It's surprising how much you take with you when you leave, and how much you leave behind. I met older people who are struggling with loss of independence and looming health crises. I met kids who were overflowing with energy and questions. I met people who became dear friends and who are now struggling with their own health issues. I met people on life journeys and was privileged to help them to their next milestone. I was their rabbi, and now that I'm no longer there, I'm still there.
I still worry about the people with health issues or loved ones with health issues. I still want to answer all those kids' questions. I still want to know what questions my adult learners have. I want to be able to recommend books.
The time has come to leave, and yet part of me is still there, and they will always be with me. It's the challenge of the rabbi - of any pastor, really. When you leave, you don't really leave, not if you've done it right.
I have a colleague who speaks of rabbis as symbolic exemplars. I'm not perfectly clear what that is, but I think it has something to do with our representing God in people's lives. If we are accessible, God is accessible. If we are available to bring comfort, it's God (or the Jewish community) that is bringing comfort. It's a lot of pressure, but I've seen people's faces change when I walk into a room. It's not ME, it's The Rabbi. And I know that if I don't extend myself to my community, they do will not believe that God cares about them. That may sound arrogant, but in truth it's a very humble statement. Because it's not about me, it's about making God's presence being felt in a community. And when you make yourself accessible to others, they leave parts of themselves with you, and you never leave.
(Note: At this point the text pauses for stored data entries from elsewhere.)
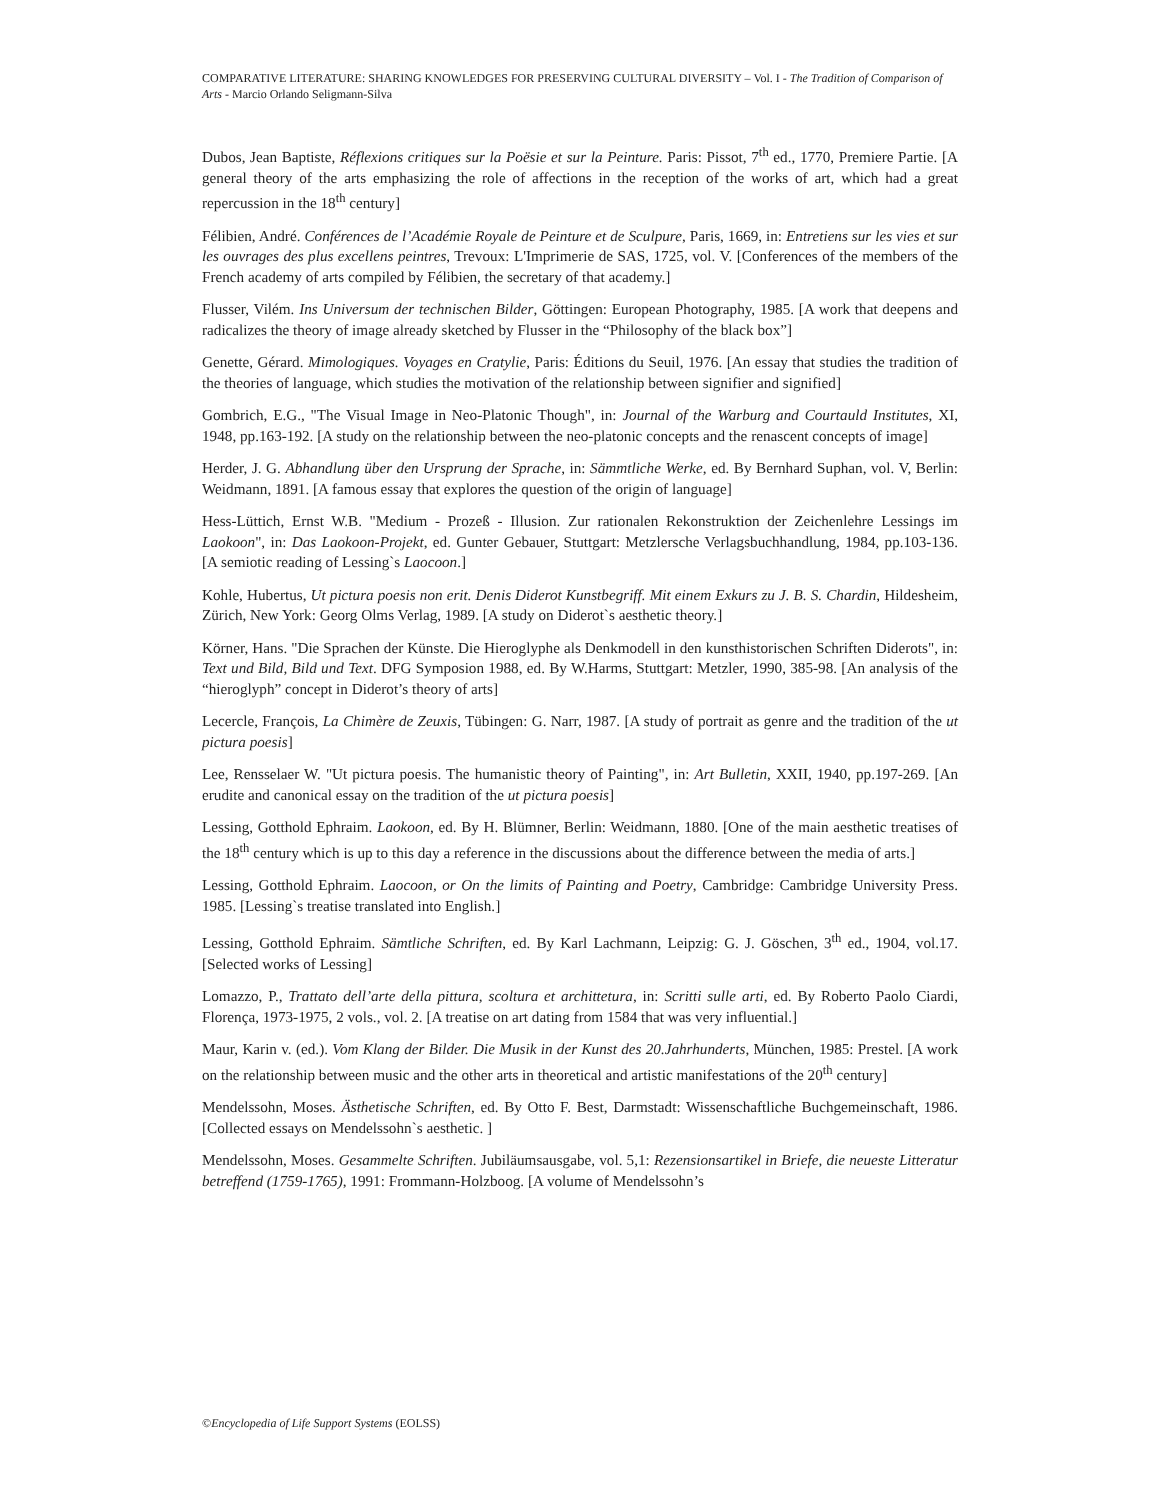COMPARATIVE LITERATURE: SHARING KNOWLEDGES FOR PRESERVING CULTURAL DIVERSITY – Vol. I - The Tradition of Comparison of Arts - Marcio Orlando Seligmann-Silva
Dubos, Jean Baptiste, Réflexions critiques sur la Poësie et sur la Peinture. Paris: Pissot, 7<sup>th</sup> ed., 1770, Premiere Partie. [A general theory of the arts emphasizing the role of affections in the reception of the works of art, which had a great repercussion in the 18<sup>th</sup> century]
Félibien, André. Conférences de l’Académie Royale de Peinture et de Sculpure, Paris, 1669, in: Entretiens sur les vies et sur les ouvrages des plus excellens peintres, Trevoux: L'Imprimerie de SAS, 1725, vol. V. [Conferences of the members of the French academy of arts compiled by Félibien, the secretary of that academy.]
Flusser, Vilém. Ins Universum der technischen Bilder, Göttingen: European Photography, 1985. [A work that deepens and radicalizes the theory of image already sketched by Flusser in the “Philosophy of the black box”]
Genette, Gérard. Mimologiques. Voyages en Cratylie, Paris: Éditions du Seuil, 1976. [An essay that studies the tradition of the theories of language, which studies the motivation of the relationship between signifier and signified]
Gombrich, E.G., "The Visual Image in Neo-Platonic Though", in: Journal of the Warburg and Courtauld Institutes, XI, 1948, pp.163-192. [A study on the relationship between the neo-platonic concepts and the renascent concepts of image]
Herder, J. G. Abhandlung über den Ursprung der Sprache, in: Sämmtliche Werke, ed. By Bernhard Suphan, vol. V, Berlin: Weidmann, 1891. [A famous essay that explores the question of the origin of language]
Hess-Lüttich, Ernst W.B. "Medium - Prozeß - Illusion. Zur rationalen Rekonstruktion der Zeichenlehre Lessings im Laokoon", in: Das Laokoon-Projekt, ed. Gunter Gebauer, Stuttgart: Metzlersche Verlagsbuchhandlung, 1984, pp.103-136. [A semiotic reading of Lessing`s Laocoon.]
Kohle, Hubertus, Ut pictura poesis non erit. Denis Diderot Kunstbegriff. Mit einem Exkurs zu J. B. S. Chardin, Hildesheim, Zürich, New York: Georg Olms Verlag, 1989. [A study on Diderot`s aesthetic theory.]
Körner, Hans. "Die Sprachen der Künste. Die Hieroglyphe als Denkmodell in den kunsthistorischen Schriften Diderots", in: Text und Bild, Bild und Text. DFG Symposion 1988, ed. By W.Harms, Stuttgart: Metzler, 1990, 385-98. [An analysis of the “hieroglyph” concept in Diderot’s theory of arts]
Lecercle, François, La Chimère de Zeuxis, Tübingen: G. Narr, 1987. [A study of portrait as genre and the tradition of the ut pictura poesis]
Lee, Rensselaer W. "Ut pictura poesis. The humanistic theory of Painting", in: Art Bulletin, XXII, 1940, pp.197-269. [An erudite and canonical essay on the tradition of the ut pictura poesis]
Lessing, Gotthold Ephraim. Laokoon, ed. By H. Blümner, Berlin: Weidmann, 1880. [One of the main aesthetic treatises of the 18<sup>th</sup> century which is up to this day a reference in the discussions about the difference between the media of arts.]
Lessing, Gotthold Ephraim. Laocoon, or On the limits of Painting and Poetry, Cambridge: Cambridge University Press. 1985. [Lessing`s treatise translated into English.]
Lessing, Gotthold Ephraim. Sämtliche Schriften, ed. By Karl Lachmann, Leipzig: G. J. Göschen, 3<sup>th</sup> ed., 1904, vol.17. [Selected works of Lessing]
Lomazzo, P., Trattato dell’arte della pittura, scoltura et archittetura, in: Scritti sulle arti, ed. By Roberto Paolo Ciardi, Florença, 1973-1975, 2 vols., vol. 2. [A treatise on art dating from 1584 that was very influential.]
Maur, Karin v. (ed.). Vom Klang der Bilder. Die Musik in der Kunst des 20.Jahrhunderts, München, 1985: Prestel. [A work on the relationship between music and the other arts in theoretical and artistic manifestations of the 20<sup>th</sup> century]
Mendelssohn, Moses. Ästhetische Schriften, ed. By Otto F. Best, Darmstadt: Wissenschaftliche Buchgemeinschaft, 1986. [Collected essays on Mendelssohn`s aesthetic. ]
Mendelssohn, Moses. Gesammelte Schriften. Jubiläumsausgabe, vol. 5,1: Rezensionsartikel in Briefe, die neueste Litteratur betreffend (1759-1765), 1991: Frommann-Holzboog. [A volume of Mendelssohn’s
©Encyclopedia of Life Support Systems (EOLSS)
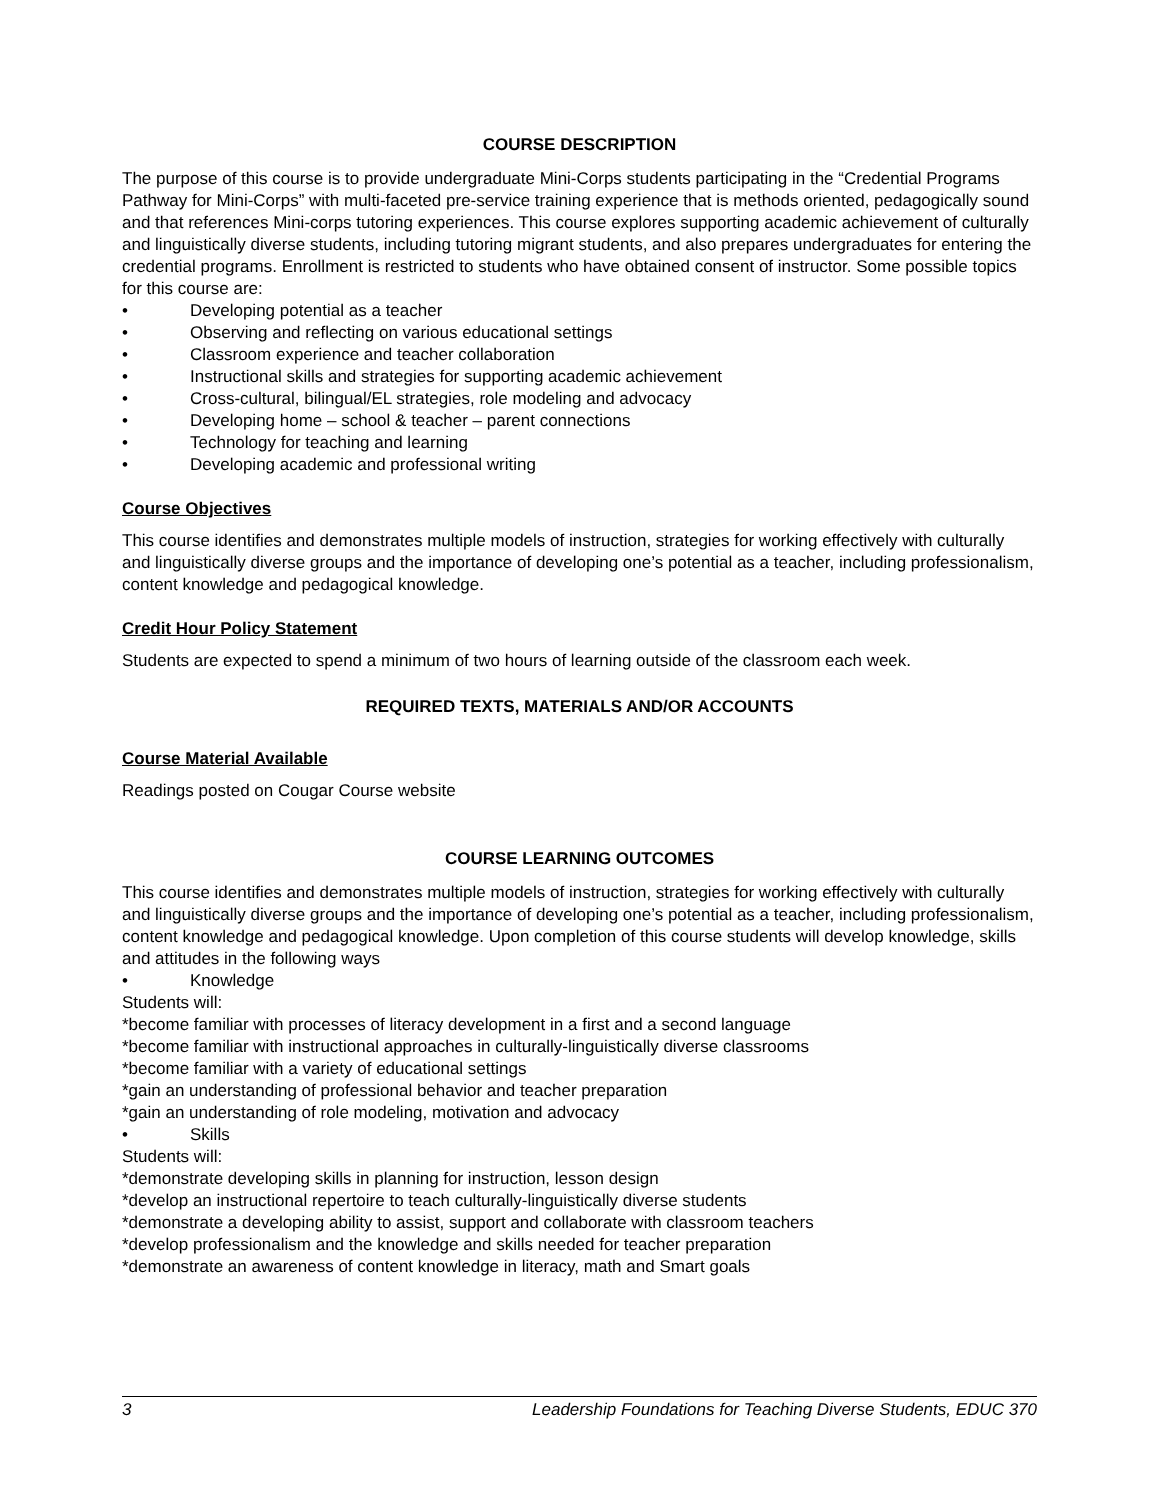COURSE DESCRIPTION
The purpose of this course is to provide undergraduate Mini-Corps students participating in the “Credential Programs Pathway for Mini-Corps” with multi-faceted pre-service training experience that is methods oriented, pedagogically sound and that references Mini-corps tutoring experiences. This course explores supporting academic achievement of culturally and linguistically diverse students, including tutoring migrant students, and also prepares undergraduates for entering the credential programs. Enrollment is restricted to students who have obtained consent of instructor. Some possible topics for this course are:
• Developing potential as a teacher
• Observing and reflecting on various educational settings
• Classroom experience and teacher collaboration
• Instructional skills and strategies for supporting academic achievement
• Cross-cultural, bilingual/EL strategies, role modeling and advocacy
• Developing home – school & teacher – parent connections
• Technology for teaching and learning
• Developing academic and professional writing
Course Objectives
This course identifies and demonstrates multiple models of instruction, strategies for working effectively with culturally and linguistically diverse groups and the importance of developing one’s potential as a teacher, including professionalism, content knowledge and pedagogical knowledge.
Credit Hour Policy Statement
Students are expected to spend a minimum of two hours of learning outside of the classroom each week.
REQUIRED TEXTS, MATERIALS AND/OR ACCOUNTS
Course Material Available
Readings posted on Cougar Course website
COURSE LEARNING OUTCOMES
This course identifies and demonstrates multiple models of instruction, strategies for working effectively with culturally and linguistically diverse groups and the importance of developing one’s potential as a teacher, including professionalism, content knowledge and pedagogical knowledge. Upon completion of this course students will develop knowledge, skills and attitudes in the following ways
• Knowledge
Students will:
*become familiar with processes of literacy development in a first and a second language
*become familiar with instructional approaches in culturally-linguistically diverse classrooms
*become familiar with a variety of educational settings
*gain an understanding of professional behavior and teacher preparation
*gain an understanding of role modeling, motivation and advocacy
• Skills
Students will:
*demonstrate developing skills in planning for instruction, lesson design
*develop an instructional repertoire to teach culturally-linguistically diverse students
*demonstrate a developing ability to assist, support and collaborate with classroom teachers
*develop professionalism and the knowledge and skills needed for teacher preparation
*demonstrate an awareness of content knowledge in literacy, math and Smart goals
3 Leadership Foundations for Teaching Diverse Students, EDUC 370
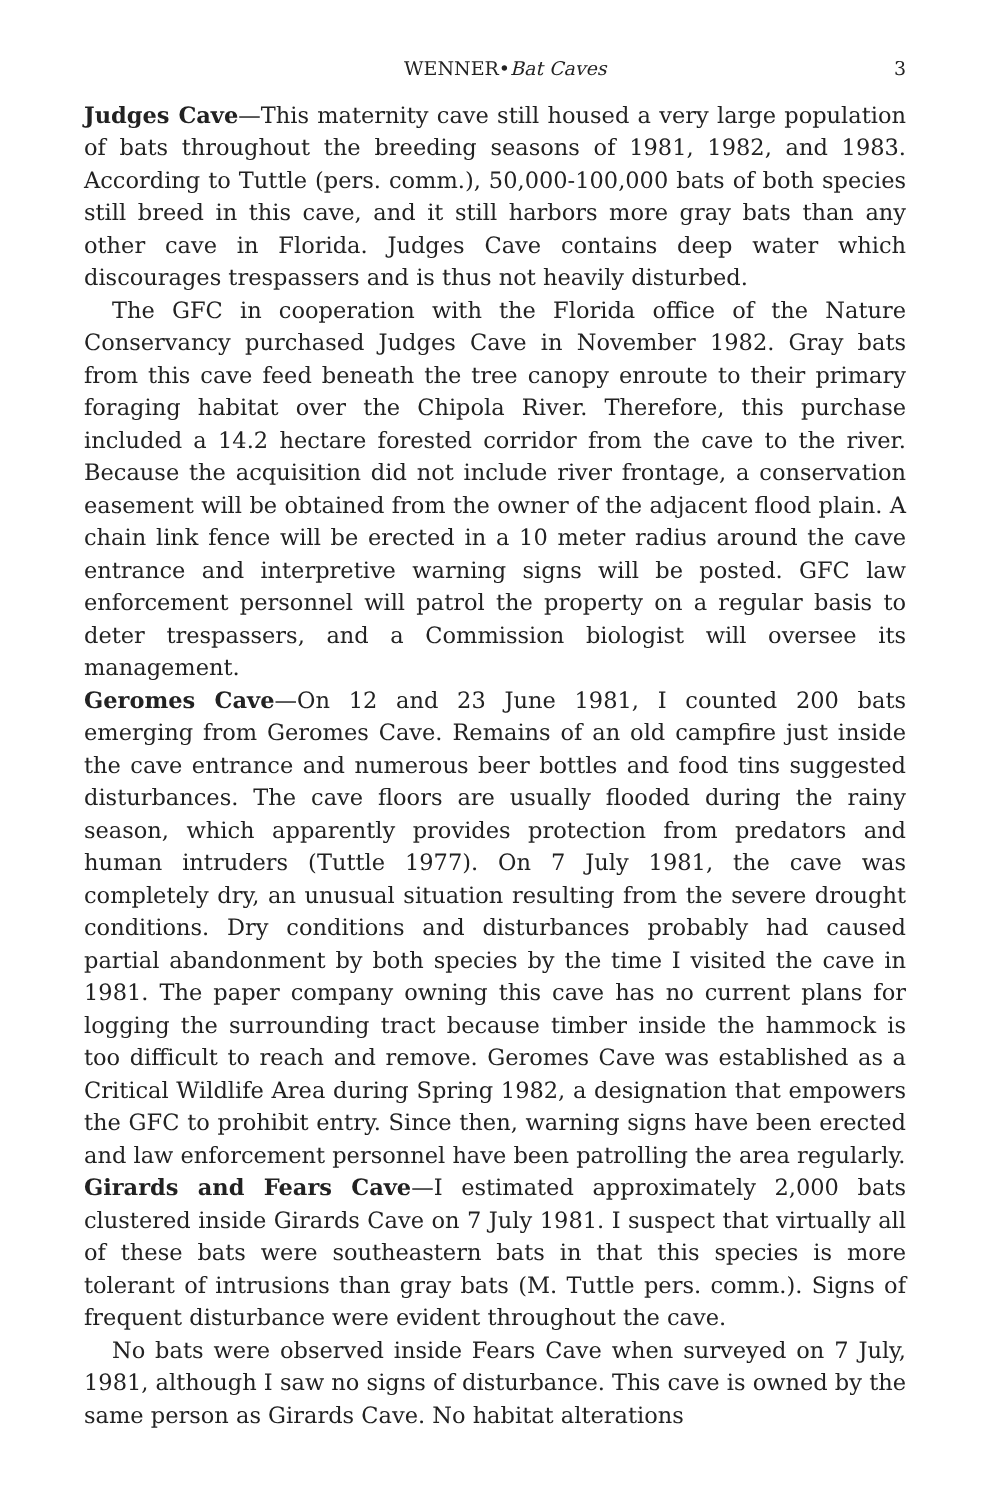WENNER•Bat Caves 3
Judges Cave—This maternity cave still housed a very large population of bats throughout the breeding seasons of 1981, 1982, and 1983. According to Tuttle (pers. comm.), 50,000-100,000 bats of both species still breed in this cave, and it still harbors more gray bats than any other cave in Florida. Judges Cave contains deep water which discourages trespassers and is thus not heavily disturbed.
The GFC in cooperation with the Florida office of the Nature Conservancy purchased Judges Cave in November 1982. Gray bats from this cave feed beneath the tree canopy enroute to their primary foraging habitat over the Chipola River. Therefore, this purchase included a 14.2 hectare forested corridor from the cave to the river. Because the acquisition did not include river frontage, a conservation easement will be obtained from the owner of the adjacent flood plain. A chain link fence will be erected in a 10 meter radius around the cave entrance and interpretive warning signs will be posted. GFC law enforcement personnel will patrol the property on a regular basis to deter trespassers, and a Commission biologist will oversee its management.
Geromes Cave—On 12 and 23 June 1981, I counted 200 bats emerging from Geromes Cave. Remains of an old campfire just inside the cave entrance and numerous beer bottles and food tins suggested disturbances. The cave floors are usually flooded during the rainy season, which apparently provides protection from predators and human intruders (Tuttle 1977). On 7 July 1981, the cave was completely dry, an unusual situation resulting from the severe drought conditions. Dry conditions and disturbances probably had caused partial abandonment by both species by the time I visited the cave in 1981. The paper company owning this cave has no current plans for logging the surrounding tract because timber inside the hammock is too difficult to reach and remove. Geromes Cave was established as a Critical Wildlife Area during Spring 1982, a designation that empowers the GFC to prohibit entry. Since then, warning signs have been erected and law enforcement personnel have been patrolling the area regularly.
Girards and Fears Cave—I estimated approximately 2,000 bats clustered inside Girards Cave on 7 July 1981. I suspect that virtually all of these bats were southeastern bats in that this species is more tolerant of intrusions than gray bats (M. Tuttle pers. comm.). Signs of frequent disturbance were evident throughout the cave.
No bats were observed inside Fears Cave when surveyed on 7 July, 1981, although I saw no signs of disturbance. This cave is owned by the same person as Girards Cave. No habitat alterations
I still think about people in my first congregation in eastern Connecticut. My dear little shul in New Jersey. Even the people in my one-year interims in Philadelphia and Memphis. They remain part of me, populate my interior landscape with their search, their triumphs, their celebrations and their losses. And far from feeling burdened by their presence, I feel privileged to have been part of their lives and to have had them part of mine.